First, make a list. Check it twice. It should include all your contacts, from the external contacts you interact with regularly through work to the person you met for an informational interview months ago to the person you chatted with at a virtual mixer. Include notes about each person, like how you know them or how they might be connected to your dream company. It's best if you create this list over time and continually update it, but if you haven't started one, now is a good time!
Next, figure out how to reach out. If you have the bandwidth, you can email everyone on your list, but it's also totally okay if you triage it -- and when you do, you may decide that different people get a different form of outreach, or you may remove people from your list altogether. Some people opt to send a newsletter recapping their year, but we don't recommend this as a way to build strong connections. A mass email is a more effective strategy if you're sending out a note on behalf of your whole team, if you already regularly send out newsletters, or if you have a major project or life announcement. If you go this route, make sure you have permission to email your contacts in that manner, expect a decent number of "unsubscribes," and don't anticipate many notes back. Think of this more as a targeted social media post, and consider sharing your update on LinkedIn instead.
Another option is to send handwritten cards. Most people opt to do this for personal contacts but there may be some people on your list who fall in between personal and professional. This method is more about well-wishes than establishing a rapport, so don't expect this to spark a conversation with a contact you haven't chatted with in a while. But it is a nice gesture.
If you're looking for a more in-depth exchange, or even just open up communication channels, a personalized email is best. You want to keep this short and sweet. After the season's greetings, you can let them know what you're up to in 1-2 sentences, as candidly as your relationship allows (e.g. "I'm still looking to transition to a full-time role in development" or "I plan to start looking for a new role in 2022 and am hoping to land at a streaming service in the production department" or "Since we last spoke pre-pandemic, I wrapped production on the latest season of X and am gearing up for my next show in late January!"), and ask how things are going for them.
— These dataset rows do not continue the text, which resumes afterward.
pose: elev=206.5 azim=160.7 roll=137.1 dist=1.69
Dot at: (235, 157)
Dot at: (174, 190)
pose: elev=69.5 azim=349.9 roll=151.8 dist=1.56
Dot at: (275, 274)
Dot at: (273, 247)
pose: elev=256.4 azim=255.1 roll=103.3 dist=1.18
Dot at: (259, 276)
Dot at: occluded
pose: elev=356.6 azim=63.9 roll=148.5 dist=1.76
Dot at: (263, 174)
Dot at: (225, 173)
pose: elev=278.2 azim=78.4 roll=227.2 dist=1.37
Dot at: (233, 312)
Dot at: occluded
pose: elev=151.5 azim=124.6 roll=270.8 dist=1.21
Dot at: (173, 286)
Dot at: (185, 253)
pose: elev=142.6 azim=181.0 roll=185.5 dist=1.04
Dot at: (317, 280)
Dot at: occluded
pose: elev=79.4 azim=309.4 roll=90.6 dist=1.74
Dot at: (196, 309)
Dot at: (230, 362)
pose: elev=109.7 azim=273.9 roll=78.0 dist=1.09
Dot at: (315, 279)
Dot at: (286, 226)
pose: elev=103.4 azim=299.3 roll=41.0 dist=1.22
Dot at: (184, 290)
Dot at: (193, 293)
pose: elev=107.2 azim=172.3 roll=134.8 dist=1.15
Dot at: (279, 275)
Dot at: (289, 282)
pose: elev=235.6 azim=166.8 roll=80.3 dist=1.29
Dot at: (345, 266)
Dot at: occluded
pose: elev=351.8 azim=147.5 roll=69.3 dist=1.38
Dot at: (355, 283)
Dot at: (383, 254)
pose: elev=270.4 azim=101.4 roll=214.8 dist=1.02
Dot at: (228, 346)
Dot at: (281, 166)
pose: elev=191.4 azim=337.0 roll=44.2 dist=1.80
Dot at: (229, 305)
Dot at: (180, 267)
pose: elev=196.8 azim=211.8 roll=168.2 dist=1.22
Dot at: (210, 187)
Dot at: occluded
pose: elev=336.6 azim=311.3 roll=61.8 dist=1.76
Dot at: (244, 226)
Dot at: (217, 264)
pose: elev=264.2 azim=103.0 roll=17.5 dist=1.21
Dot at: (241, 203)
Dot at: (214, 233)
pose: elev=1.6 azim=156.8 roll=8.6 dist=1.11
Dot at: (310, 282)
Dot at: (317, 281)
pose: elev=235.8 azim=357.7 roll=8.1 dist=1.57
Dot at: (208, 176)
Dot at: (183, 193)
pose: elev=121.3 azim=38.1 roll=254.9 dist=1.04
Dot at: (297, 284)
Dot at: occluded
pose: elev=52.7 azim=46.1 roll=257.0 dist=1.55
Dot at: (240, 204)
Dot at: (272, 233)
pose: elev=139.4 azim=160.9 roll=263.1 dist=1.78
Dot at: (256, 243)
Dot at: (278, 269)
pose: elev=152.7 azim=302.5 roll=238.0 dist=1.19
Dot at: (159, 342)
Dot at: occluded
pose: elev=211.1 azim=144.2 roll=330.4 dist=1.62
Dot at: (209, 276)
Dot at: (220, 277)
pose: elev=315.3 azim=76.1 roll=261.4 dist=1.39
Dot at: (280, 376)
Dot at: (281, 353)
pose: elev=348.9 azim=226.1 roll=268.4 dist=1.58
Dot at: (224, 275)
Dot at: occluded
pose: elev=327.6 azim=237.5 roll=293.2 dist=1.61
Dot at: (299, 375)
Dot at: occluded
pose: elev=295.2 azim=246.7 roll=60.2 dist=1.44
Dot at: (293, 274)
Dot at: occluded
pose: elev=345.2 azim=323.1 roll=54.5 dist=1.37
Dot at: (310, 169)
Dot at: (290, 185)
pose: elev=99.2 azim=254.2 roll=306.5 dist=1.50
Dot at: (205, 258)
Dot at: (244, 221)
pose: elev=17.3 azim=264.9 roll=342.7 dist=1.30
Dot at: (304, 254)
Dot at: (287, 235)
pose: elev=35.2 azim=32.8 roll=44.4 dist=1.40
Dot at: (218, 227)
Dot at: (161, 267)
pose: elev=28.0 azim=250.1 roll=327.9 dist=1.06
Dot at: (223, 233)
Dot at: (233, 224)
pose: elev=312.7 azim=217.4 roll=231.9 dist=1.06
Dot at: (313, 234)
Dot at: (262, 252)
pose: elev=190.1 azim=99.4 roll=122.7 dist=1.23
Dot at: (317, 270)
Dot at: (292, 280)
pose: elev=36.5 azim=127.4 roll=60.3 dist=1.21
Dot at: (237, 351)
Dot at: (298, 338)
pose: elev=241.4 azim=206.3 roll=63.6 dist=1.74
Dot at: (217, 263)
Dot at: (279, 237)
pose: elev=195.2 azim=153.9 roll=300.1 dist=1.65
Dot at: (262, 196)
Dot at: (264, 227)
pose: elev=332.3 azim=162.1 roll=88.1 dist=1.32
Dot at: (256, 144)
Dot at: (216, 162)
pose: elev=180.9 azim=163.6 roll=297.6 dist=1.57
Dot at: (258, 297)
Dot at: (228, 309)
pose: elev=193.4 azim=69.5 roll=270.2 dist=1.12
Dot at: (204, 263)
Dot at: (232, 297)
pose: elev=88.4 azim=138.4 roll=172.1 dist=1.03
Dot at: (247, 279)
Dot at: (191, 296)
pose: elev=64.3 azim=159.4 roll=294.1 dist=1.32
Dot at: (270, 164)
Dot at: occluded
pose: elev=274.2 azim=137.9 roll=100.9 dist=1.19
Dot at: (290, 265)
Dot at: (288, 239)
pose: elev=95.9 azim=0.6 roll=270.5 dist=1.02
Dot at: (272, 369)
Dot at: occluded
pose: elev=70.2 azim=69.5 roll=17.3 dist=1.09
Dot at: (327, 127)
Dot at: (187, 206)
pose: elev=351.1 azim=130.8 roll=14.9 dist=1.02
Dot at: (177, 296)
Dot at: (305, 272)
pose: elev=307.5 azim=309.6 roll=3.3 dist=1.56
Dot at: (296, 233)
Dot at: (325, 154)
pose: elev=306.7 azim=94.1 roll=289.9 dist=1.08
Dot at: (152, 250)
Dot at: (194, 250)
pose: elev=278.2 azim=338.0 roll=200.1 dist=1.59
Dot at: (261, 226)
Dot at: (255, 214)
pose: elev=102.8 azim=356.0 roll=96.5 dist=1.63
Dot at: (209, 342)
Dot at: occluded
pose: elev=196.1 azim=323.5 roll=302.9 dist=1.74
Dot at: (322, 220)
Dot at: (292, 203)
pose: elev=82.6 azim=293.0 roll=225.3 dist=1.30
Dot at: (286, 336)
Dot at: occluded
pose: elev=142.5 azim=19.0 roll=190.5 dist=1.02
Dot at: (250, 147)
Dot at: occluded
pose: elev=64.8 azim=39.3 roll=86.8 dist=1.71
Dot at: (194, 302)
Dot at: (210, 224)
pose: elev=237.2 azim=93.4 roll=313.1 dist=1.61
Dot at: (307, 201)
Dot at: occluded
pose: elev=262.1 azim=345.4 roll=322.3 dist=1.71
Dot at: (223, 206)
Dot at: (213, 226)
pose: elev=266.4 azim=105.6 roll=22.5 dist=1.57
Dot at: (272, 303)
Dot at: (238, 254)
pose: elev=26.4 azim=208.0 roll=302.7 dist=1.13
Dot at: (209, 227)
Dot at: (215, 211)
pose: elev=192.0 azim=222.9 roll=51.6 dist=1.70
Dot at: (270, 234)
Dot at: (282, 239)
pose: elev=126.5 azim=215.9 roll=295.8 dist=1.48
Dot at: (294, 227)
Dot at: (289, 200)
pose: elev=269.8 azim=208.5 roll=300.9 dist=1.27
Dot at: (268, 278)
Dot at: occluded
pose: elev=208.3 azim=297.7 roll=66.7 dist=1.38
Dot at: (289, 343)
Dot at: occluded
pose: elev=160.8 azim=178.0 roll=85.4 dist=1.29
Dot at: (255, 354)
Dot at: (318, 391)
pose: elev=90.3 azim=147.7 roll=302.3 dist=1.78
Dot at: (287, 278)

You can also ask if they'd like to catch up in the new year, as long as you make sure not to overcommit yourself. Draft a new message for each contact and note the outreach on your handy-dandy list so that you're set up to track your network in 2022.
You don't have to email everyone all at once, either. Make a schedule for yourself (again, based on how you prioritize your list!) and start sending notes as early as the week leading up to Christmas break and as late as the first week back at work (that said, if you are hoping for a response, avoid sending your note the Friday before Christmas break). You may not get a response from every contact, but if you're genuine, polite, and professional, you'll get back on the radar and keep your network up to date.